* Task: Once the line with "thumb cmc: (131, 326)" is found in the entries below, print it and each following line exactly, stopping after the line with "thumb ip: (599, 186)"; print nothing else.

* Material shown:
-------------------------

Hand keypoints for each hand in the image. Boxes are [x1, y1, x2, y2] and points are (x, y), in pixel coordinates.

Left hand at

-------------------------

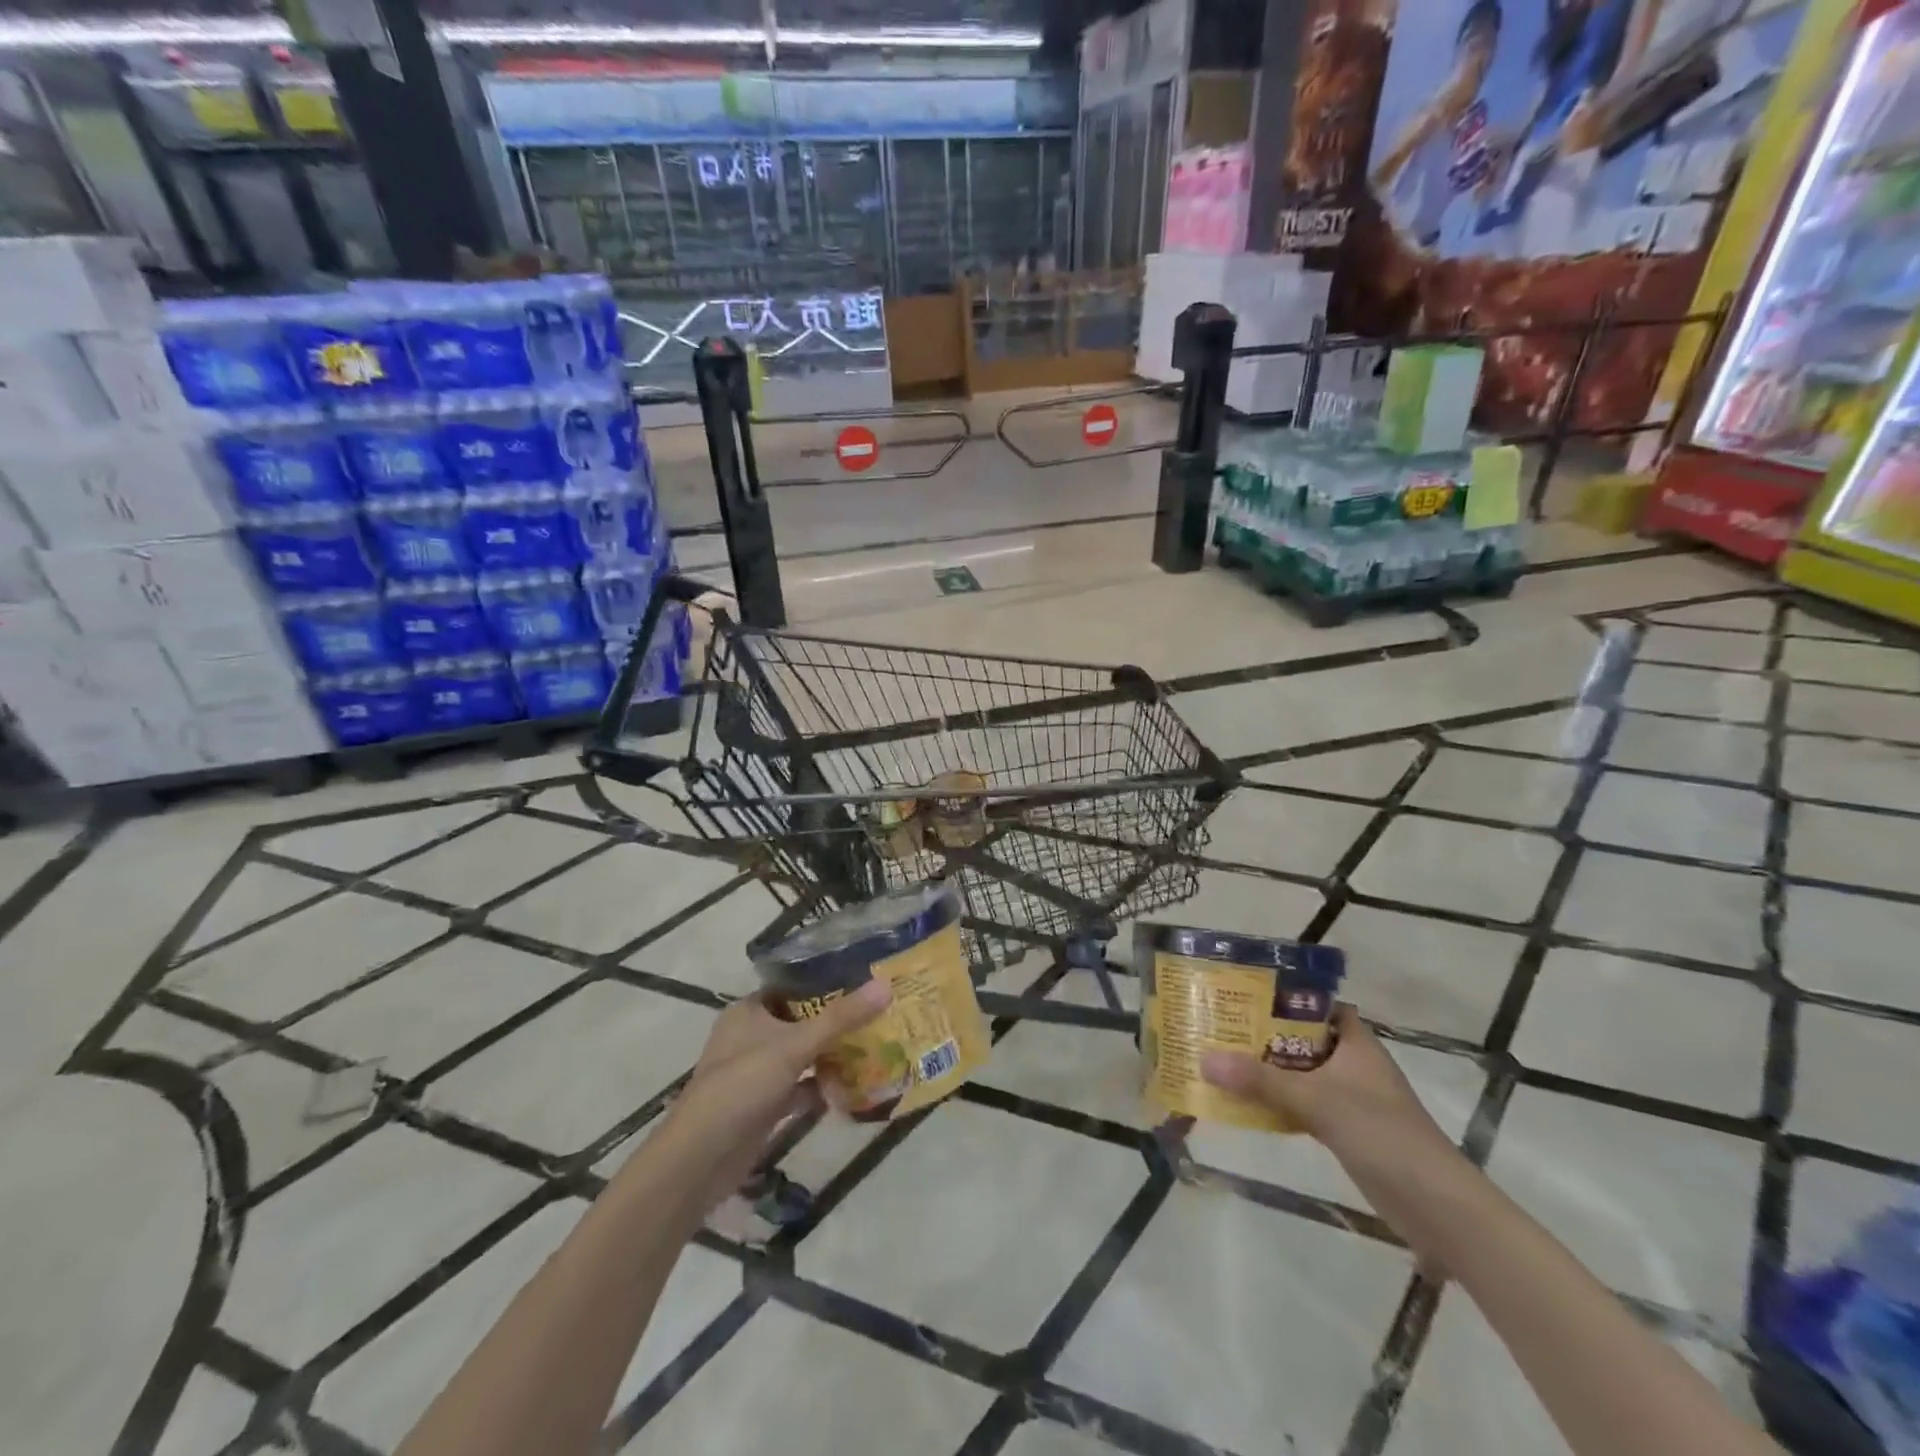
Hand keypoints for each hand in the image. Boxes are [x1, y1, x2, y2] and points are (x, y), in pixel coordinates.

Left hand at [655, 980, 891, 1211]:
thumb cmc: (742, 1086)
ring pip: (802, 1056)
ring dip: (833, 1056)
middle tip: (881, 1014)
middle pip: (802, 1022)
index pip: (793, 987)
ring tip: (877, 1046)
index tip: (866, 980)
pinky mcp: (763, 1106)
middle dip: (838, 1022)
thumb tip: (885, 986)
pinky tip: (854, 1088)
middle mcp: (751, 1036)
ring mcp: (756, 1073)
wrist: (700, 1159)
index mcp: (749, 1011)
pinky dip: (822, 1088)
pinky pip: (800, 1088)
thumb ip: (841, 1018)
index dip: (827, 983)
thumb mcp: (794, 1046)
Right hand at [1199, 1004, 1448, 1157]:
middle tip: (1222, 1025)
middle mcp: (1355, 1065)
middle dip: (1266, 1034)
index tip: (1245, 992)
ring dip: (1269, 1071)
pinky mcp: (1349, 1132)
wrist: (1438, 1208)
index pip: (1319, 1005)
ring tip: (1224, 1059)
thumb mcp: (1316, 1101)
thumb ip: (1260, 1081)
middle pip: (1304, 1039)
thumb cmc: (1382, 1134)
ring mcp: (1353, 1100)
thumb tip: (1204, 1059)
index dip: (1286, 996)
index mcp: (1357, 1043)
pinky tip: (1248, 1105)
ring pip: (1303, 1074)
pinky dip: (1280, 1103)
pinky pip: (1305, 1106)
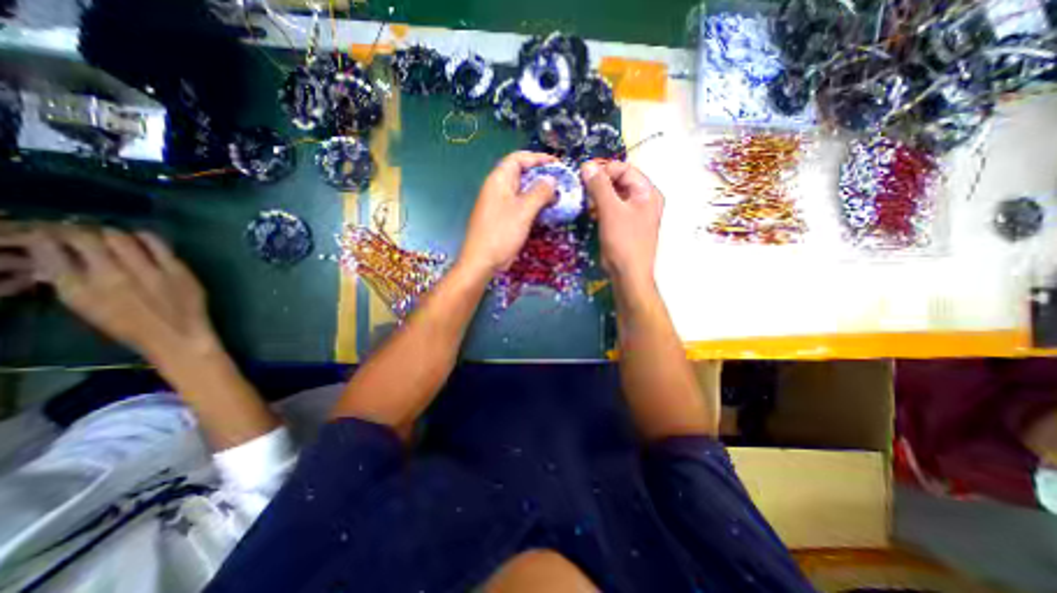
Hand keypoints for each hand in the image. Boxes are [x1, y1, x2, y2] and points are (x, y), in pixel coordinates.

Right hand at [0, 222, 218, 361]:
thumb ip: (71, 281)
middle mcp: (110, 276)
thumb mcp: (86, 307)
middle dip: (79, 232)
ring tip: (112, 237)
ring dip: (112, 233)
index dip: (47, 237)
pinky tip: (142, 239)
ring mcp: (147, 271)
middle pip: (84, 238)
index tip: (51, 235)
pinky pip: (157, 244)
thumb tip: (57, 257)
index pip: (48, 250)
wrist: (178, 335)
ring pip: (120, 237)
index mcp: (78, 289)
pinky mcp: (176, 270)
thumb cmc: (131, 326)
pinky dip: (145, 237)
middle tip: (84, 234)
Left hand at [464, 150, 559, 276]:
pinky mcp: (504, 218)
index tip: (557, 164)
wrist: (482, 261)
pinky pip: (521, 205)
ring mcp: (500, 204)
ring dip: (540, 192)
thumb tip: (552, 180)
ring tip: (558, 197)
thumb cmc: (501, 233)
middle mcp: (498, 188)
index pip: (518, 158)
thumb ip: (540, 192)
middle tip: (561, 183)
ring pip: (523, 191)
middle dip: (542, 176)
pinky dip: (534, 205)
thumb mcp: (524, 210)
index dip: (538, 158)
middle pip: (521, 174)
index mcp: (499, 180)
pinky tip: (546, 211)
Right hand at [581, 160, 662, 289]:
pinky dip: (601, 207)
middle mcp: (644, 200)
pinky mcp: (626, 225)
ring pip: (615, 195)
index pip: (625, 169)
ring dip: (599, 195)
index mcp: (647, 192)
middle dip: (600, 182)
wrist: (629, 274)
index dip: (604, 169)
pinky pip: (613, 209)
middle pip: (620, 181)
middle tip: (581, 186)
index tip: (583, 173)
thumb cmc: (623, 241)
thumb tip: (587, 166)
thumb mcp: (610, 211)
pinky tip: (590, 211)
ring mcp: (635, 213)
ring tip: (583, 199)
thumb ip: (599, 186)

-------------------------

* Solution for this problem:
thumb cmc: (131, 326)
pinky dip: (145, 237)
middle tip: (84, 234)
Left hand at [464, 150, 559, 276]:
pinky mcp: (504, 218)
index tip: (557, 164)
wrist: (482, 261)
pinky pip: (521, 205)
ring mcp: (500, 204)
ring dip: (540, 192)
thumb tip: (552, 180)
ring tip: (558, 197)
thumb cmc: (501, 233)
middle mcp: (498, 188)
index pip: (518, 158)
thumb ip: (540, 192)
middle tip: (561, 183)
ring pip: (523, 191)
middle dip: (542, 176)
pinky dip: (534, 205)
thumb mcp: (524, 210)
index dip: (538, 158)
middle pip: (521, 174)
index mcp: (499, 180)
pinky tip: (546, 211)
Right hand at [581, 160, 662, 289]:
pinky dip: (601, 207)
middle mcp: (644, 200)
pinky mcp: (626, 225)
ring pip: (615, 195)
index pip: (625, 169)
ring dip: (599, 195)
index mcp: (647, 192)
middle dip: (600, 182)
wrist: (629, 274)
index dip: (604, 169)
pinky pip: (613, 209)
middle pip: (620, 181)
middle tip: (581, 186)
index tip: (583, 173)
thumb cmc: (623, 241)
thumb tip: (587, 166)
thumb mcp: (610, 211)
pinky tip: (590, 211)
ring mcp: (635, 213)
ring tip: (583, 199)
thumb ip: (599, 186)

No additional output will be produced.